MEMORANDUM OPINION AND ORDER

THIS MATTER came before the Court on Debtor's Motion Selecting Subchapter V Treatment and Requesting Leave to File an Amended Petition (Doc. 92) and the U.S. Trustee's Objection to Debtor's Amended Petition re Subchapter V Election (Doc. 102). The Court has concluded that Debtor's chapter 11 case may proceed under subchapter V.

FINDINGS OF FACT

Contemporaneously with issuance of this opinion, the Court is entering an opinion, Doc.124, in connection with its denial of FNB's motion to dismiss this chapter 11 case. The Court's findings of fact stated in the latter opinion are incorporated herein by reference. Those findings primarily relate to the Court's extension of deadlines addressed in part D of this opinion. The Court further finds that if this case were converted to chapter 7, or dismissed without Debtor filing another chapter 11 case, there likely would be no payment by Debtor to any creditor or equity holder other than to FNB on its secured claim.

Debtor is a limited liability company that operates a car wash and leases four condominium units in Ruidoso, New Mexico. Debtor filed its chapter 11 small business petition for relief (the "Original Petition") on February 12, 2019. See 11 U.S.C. First National Bank ("FNB") is its largest creditor.

All future references to "Code," "Section," and "§" are to the Bankruptcy Code, Title 11 of the United States Code, unless otherwise indicated.

On October 21, 2019, Debtor filed a small business plan and disclosure statement. The Court fixed a deadline for objections and set a final hearing on the plan and disclosure statement. FNB, among others, objected to confirmation of the plan, and Debtor withdrew its plan and disclosure statement shortly thereafter. Then, on the 300th day after the order for relief, Debtor filed an amended plan and amended disclosure statement. See § 1121(e)(2). Debtor did not request a confirmation hearing and the plan was not confirmed within the 45-day period specified in § 1129(e) (i.e., by January 23, 2020).

Pursuant to § 1112(b), FNB moved to dismiss the case for cause on January 31, 2020, arguing that the estate had been substantially diminished and that Debtor had 1) used cash collateral without authorization, 2) grossly mismanaged the estate, 3) failed to confirm a plan, and 4) failed to comply with court orders. The Court will address FNB's Motion to Dismiss in a separate opinion and order.

On February 28, 2020, nine days after the Small Business Reorganization Act of 2019 ("SBRA" or "the Act") became effective, making subchapter V of chapter 11 available, Debtor filed a "Motion Selecting Subchapter V Treatment and Requesting Leave to File an Amended Petition," arguing that "Debtor can successfully reorganize if given treatment under [s]ubchapter V and a reasonable opportunity to amend its Plan currently filed" and requesting guidance from the Court as to the proper process for amending the petition to elect treatment under Subchapter V. After a status conference and consistent with the deadlines fixed by the Court, Debtor filed an amended petition (the "Amended Petition") electing to proceed under subchapter V. See Fed. R. Bankr. P. 1009(a). Only the U.S. Trustee objected to the Amended Petition. See Interim Fed. R. Bankr. P. 1020(b).

EXERCISE REQUIREMENTS:
(1) Answer these questions about the bankruptcy opinion:
(a) What businesses does Debtor run in Ruidoso, New Mexico?
(b) On what date did FNB move to dismiss the case?
(c) Which party was the only one to object to the Amended Petition?
(2) Proceed with the bankruptcy opinion, writing what comes after its final sentence.
The data comes from a different source than the bankruptcy opinion.

PROVIDED DATA:
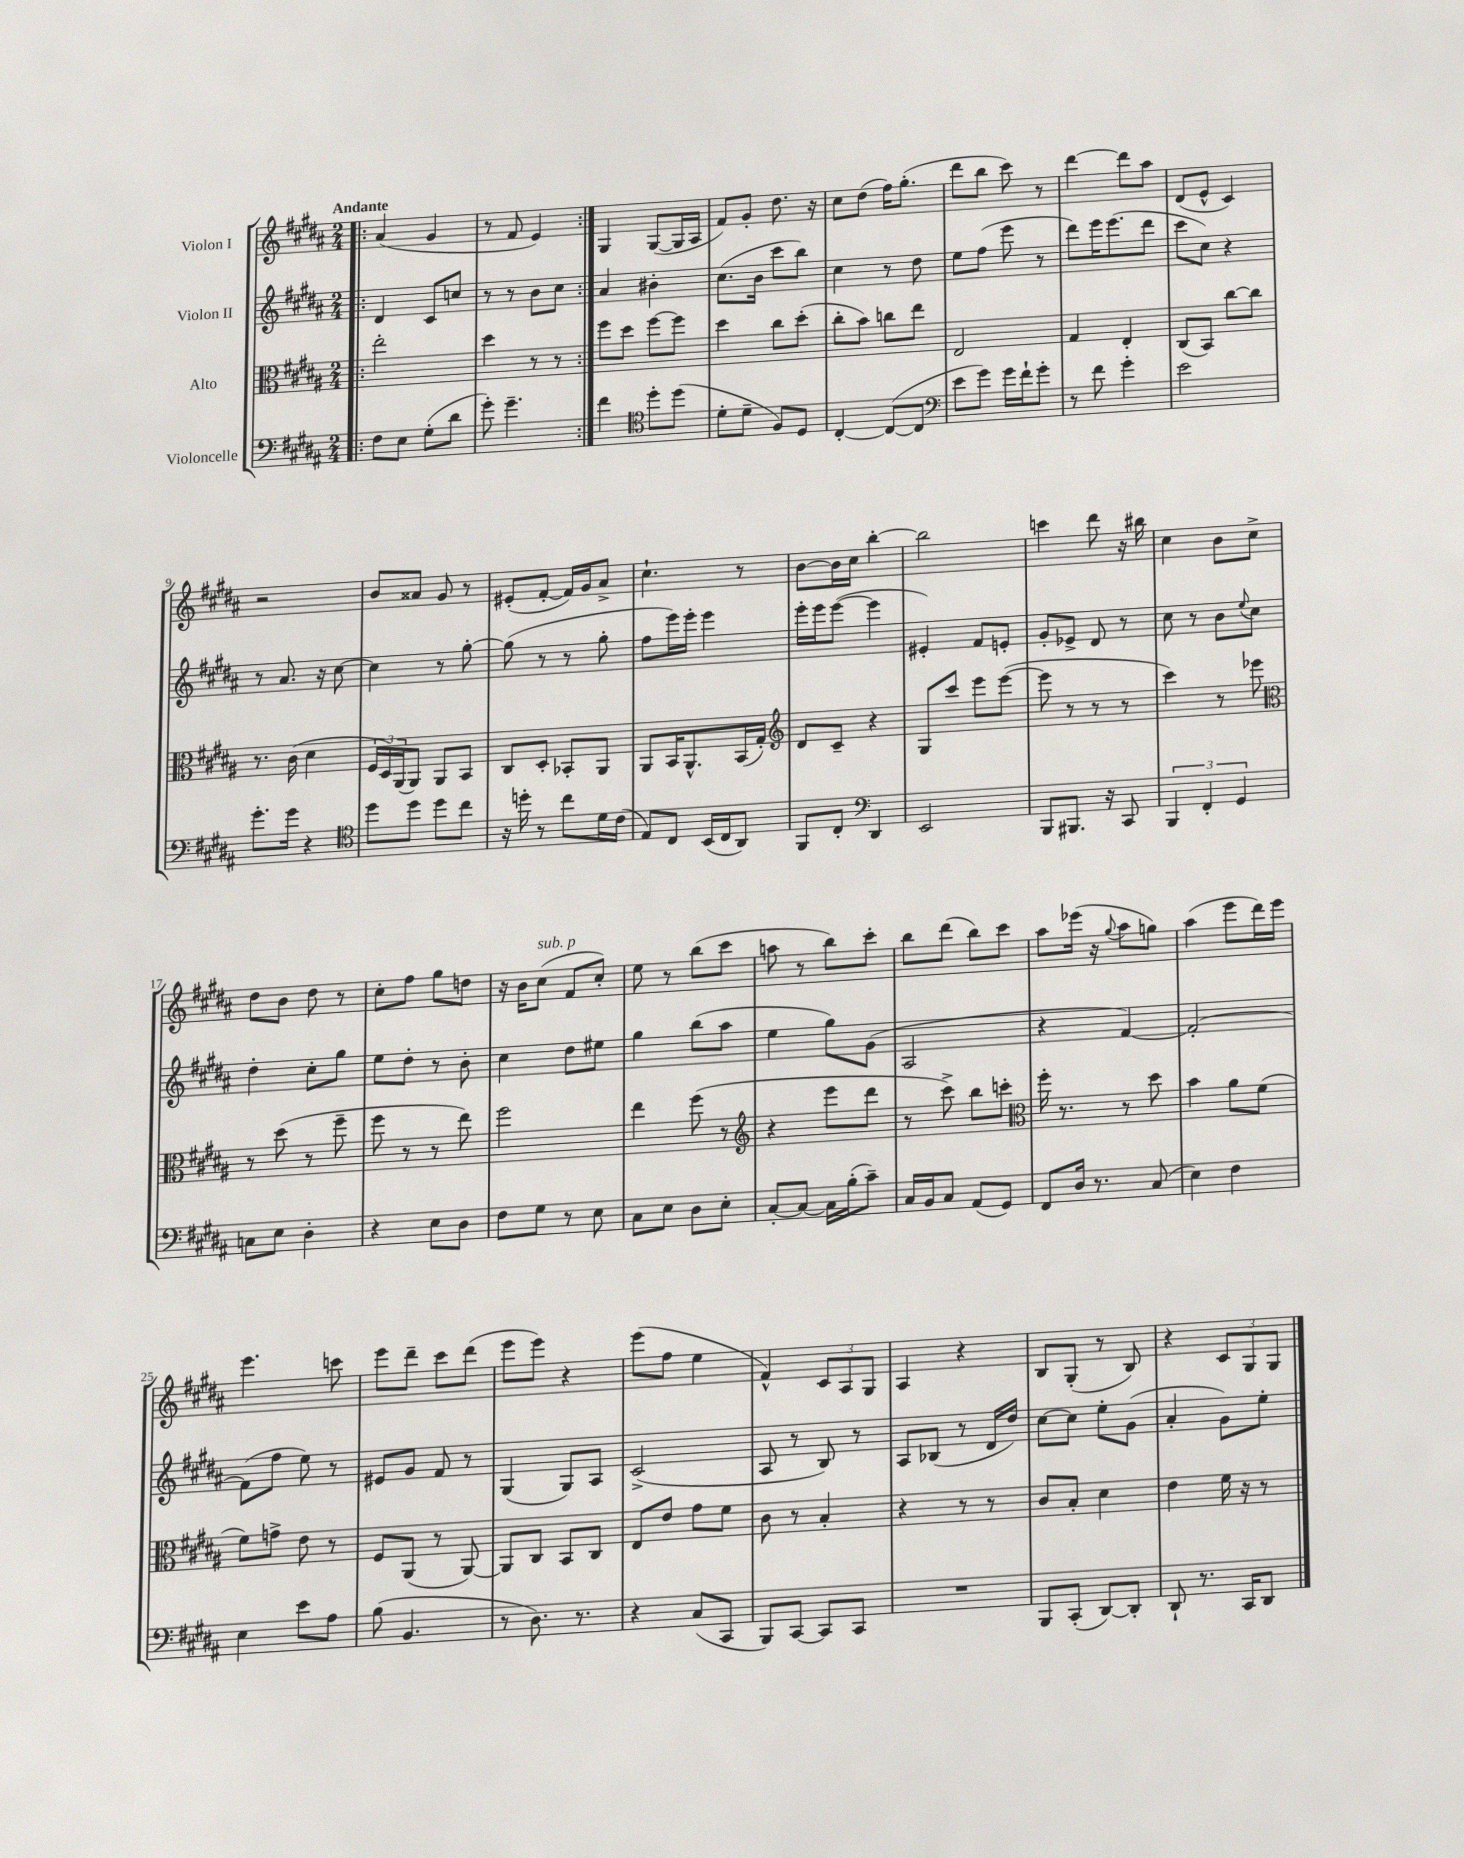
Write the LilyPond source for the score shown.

ANSWERS PROVIDED:
(1)
(a) It operates a car wash and leases four condominium units.
(b) January 31, 2020.
(c) The U.S. Trustee.

(2)
The Court held a final hearing on the U.S. Trustee's objection to Debtor's Amended Petition on March 30, 2020 and April 1, 2020. Three witnesses testified: Debra Romero, President of FNB; John Pacheco, Debtor's managing member; and Angela Pacheco, Mr. Pacheco's wife. Debtor's motion and the U.S. Trustee's objection to Debtor's election of subchapter V status are now ripe for decision.

DISCUSSION

The issue before the Court is whether Debtor, who commenced this chapter 11 case as a small business case approximately one year before the SBRA went into effect, may amend its petition to elect subchapter V treatment 387 days after commencing the bankruptcy case. For the reasons stated below, the Court concludes that Debtor is entitled to proceed under subchapter V.

At least one court has held that the party objecting to the debtor's subchapter V election bears the burden of proof. See In re Body Transit, Inc., No. BR 20-10014 ELF, 2020 WL 1486784, at *6 (Bankr. E.D. Pa. Mar. 24, 2020) (noting that "[i]t is appropriate to place the burden of proof on [the party objecting to re-designation of the debtor's case], as it is the de facto moving party"). Others have held that the party seeking to change the initial designation—here, Debtor—bears the burden. See, e.g., In re Roots Rents, Inc., 420 B.R. 28, 40 (Bankr. D. Idaho 2009) (stating that because the debtor was "attempting to change the initial designation, [it was the d]ebtor's burden to demonstrate that the initial statement [was] incorrect."). The Court need not decide this issue. Even if Debtor has the burden of proof, Debtor has carried that burden.

First, the Court will discuss the SBRA and the processes by which a subchapter V election is made. Next, the Court will address subchapter V's procedural provisions and the U.S. Trustee's objections to Debtor's subchapter V election. Finally, the Court will extend the deadlines imposed by subchapter V.

A. Enactment of the SBRA and the Subchapter V Election

The SBRA was signed into law on August 23, 2019 and became effective February 19, 2020. Pub. L. No. 116-54, 133 Stat. 1079 (2019). It is codified in the Bankruptcy Code in sections 1181 to 1195 and amends other Code provisions, such as the definition of "small business debtor" in § 101(51D).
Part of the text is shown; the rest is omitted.